TASK INSTRUCTIONS
Copy the data exactly, pictures aside.

Web page edit records
*** Block opens ***
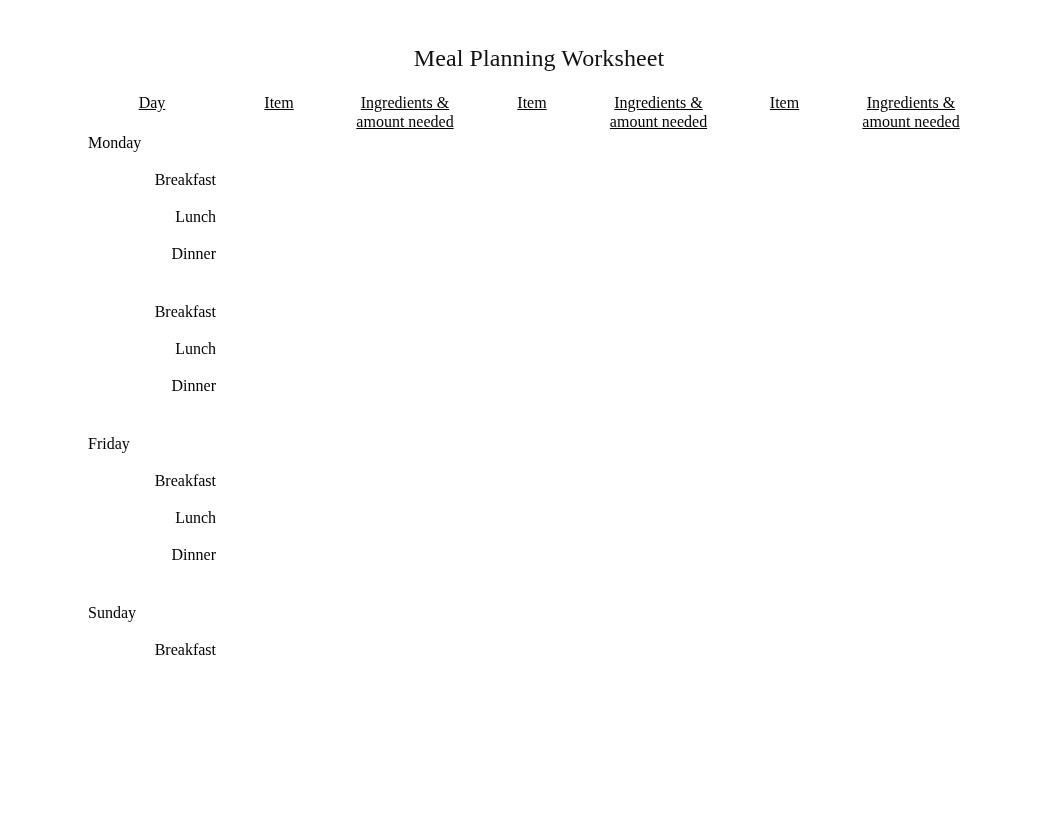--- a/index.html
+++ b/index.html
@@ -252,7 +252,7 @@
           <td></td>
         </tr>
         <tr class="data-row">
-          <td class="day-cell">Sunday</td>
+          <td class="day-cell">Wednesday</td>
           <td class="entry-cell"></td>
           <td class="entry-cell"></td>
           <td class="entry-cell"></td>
*** Block closes ***
ANSWER AREA
--- a/index.html
+++ b/index.html
@@ -252,7 +252,7 @@
           <td></td>
         </tr>
         <tr class="data-row">
-          <td class="day-cell">Sunday</td>
+          <td class="day-cell">Wednesday</td>
           <td class="entry-cell"></td>
           <td class="entry-cell"></td>
           <td class="entry-cell"></td>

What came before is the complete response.